The abstracts for the semi-annual meeting of the American Society of Clinical Oncologists (ASCO) go up on their website this Thursday, May 14 at 6PM EST. This is a scientific conference that consistently reverberates on Wall Street, because so much of pharmaceutical sales is driven by cancer indications. Many of the largest mergers over the last six months had oncology as the subtext, such as Roche & Genentech and Eli Lilly & ImClone.
At a recent ASCO conference in January, 2009, “personalized medicine” went from a theoretical concept from science to a genuine business reality. At that conference, ASCO recommended a genetic test for a mutation in a crucial gene on human chromosome 12, called "KRAS," that regulates cell division via signal transduction. If a colorectal cancer patient had the mutation, entire groups of therapies, called "anti-EFGRs," were no longer recommended. This is not a rare mutation, as an estimated 40% of patients have the mutation.

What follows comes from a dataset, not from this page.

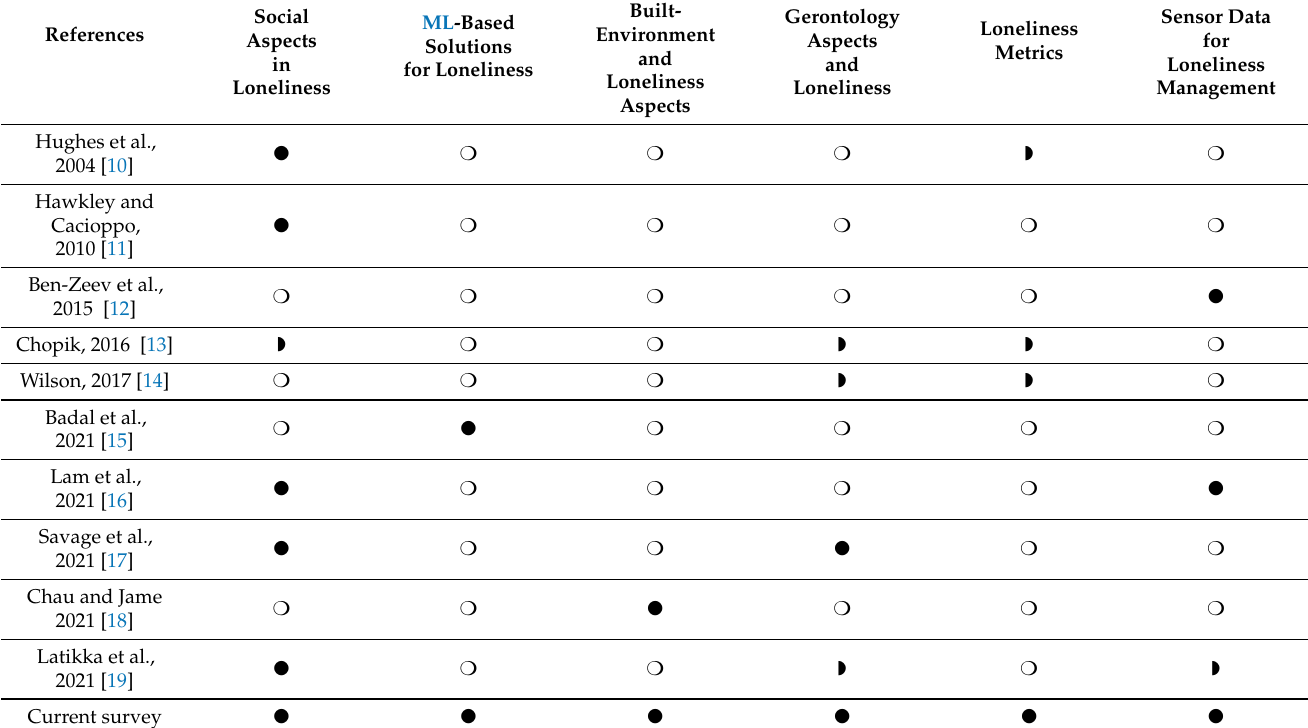
Table 1. Related surveys in the literature and comparison with our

The result? Profound, immediate changes in market share potential for pharma companies offering the anti-EFGR monoclonal antibody therapies cetuximab and panitumumab.

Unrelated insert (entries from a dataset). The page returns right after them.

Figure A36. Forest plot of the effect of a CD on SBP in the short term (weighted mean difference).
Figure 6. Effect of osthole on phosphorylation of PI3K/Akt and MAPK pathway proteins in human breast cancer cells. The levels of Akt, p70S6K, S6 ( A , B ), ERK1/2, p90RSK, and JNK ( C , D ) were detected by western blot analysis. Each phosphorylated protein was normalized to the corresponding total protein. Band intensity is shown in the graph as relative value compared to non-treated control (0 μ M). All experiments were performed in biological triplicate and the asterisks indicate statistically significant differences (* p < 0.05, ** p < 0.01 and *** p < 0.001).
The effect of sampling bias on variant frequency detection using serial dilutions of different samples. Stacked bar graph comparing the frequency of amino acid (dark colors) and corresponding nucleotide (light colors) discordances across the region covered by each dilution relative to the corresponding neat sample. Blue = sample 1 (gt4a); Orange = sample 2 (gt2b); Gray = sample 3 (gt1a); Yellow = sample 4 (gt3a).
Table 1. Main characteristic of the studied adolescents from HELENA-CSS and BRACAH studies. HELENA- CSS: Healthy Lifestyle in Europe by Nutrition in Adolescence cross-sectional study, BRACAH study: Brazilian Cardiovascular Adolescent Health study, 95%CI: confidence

In terms of pharmaceutical revenue, this is a very big deal. Each therapy carries a price tag that reflects the critical nature of the cancer indication, generally over $2000 per month. There are 150,000 new cases diagnosed in the US every year (resulting in 50,000 deaths). So just a simple calculation of the market shows that about $1.5 billion annual new business disappeared for makers of anti-EGFRs (40% of patients x $2,000 per month per patient x 12 months x 150,000 new patients per year), which of course excludes revenues from the estimated 400,000 current colorectal cancer patients.
And in terms of fighting this nasty scourge, the ASCO announcement was a very big deal. It personalized the treatment for 60,000 new patients annually (40% x 150,000) who would have otherwise placed their hopes for survival on a therapy that simply wouldn't work for them.

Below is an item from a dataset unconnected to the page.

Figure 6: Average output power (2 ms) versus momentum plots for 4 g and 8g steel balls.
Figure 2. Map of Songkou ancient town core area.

The trade name for Cetuximab is Erbitux(FDA approval 2004), which is marketed in the US by ImClone & BMS, and in the rest of the world by Merck. Panitumumab is marketed by Amgen globally as Vectibix (FDA approval 2006).
Based on the stock market dip over the last 18 months (called the "Global Financial Crisis"), it is hard to discern definitively what effect the ASCO recommendation had on the stock prices of the companies involved.
But the bigger change will likely be observed internally at these companies, as they continue to commit resources to biomarker discovery and qualification. Biomarker activities around KRAS might have identified the lack of efficacy in the mutant form, which corresponds to not being effective in 40% of patients.
When it comes to post-hoc personalized medicine for blockbuster drugs, the pharma industry clearly doesn’t like surprises. Biomarker activities and translating those activities into clinical trials push those surprises into the research phase, where they belong.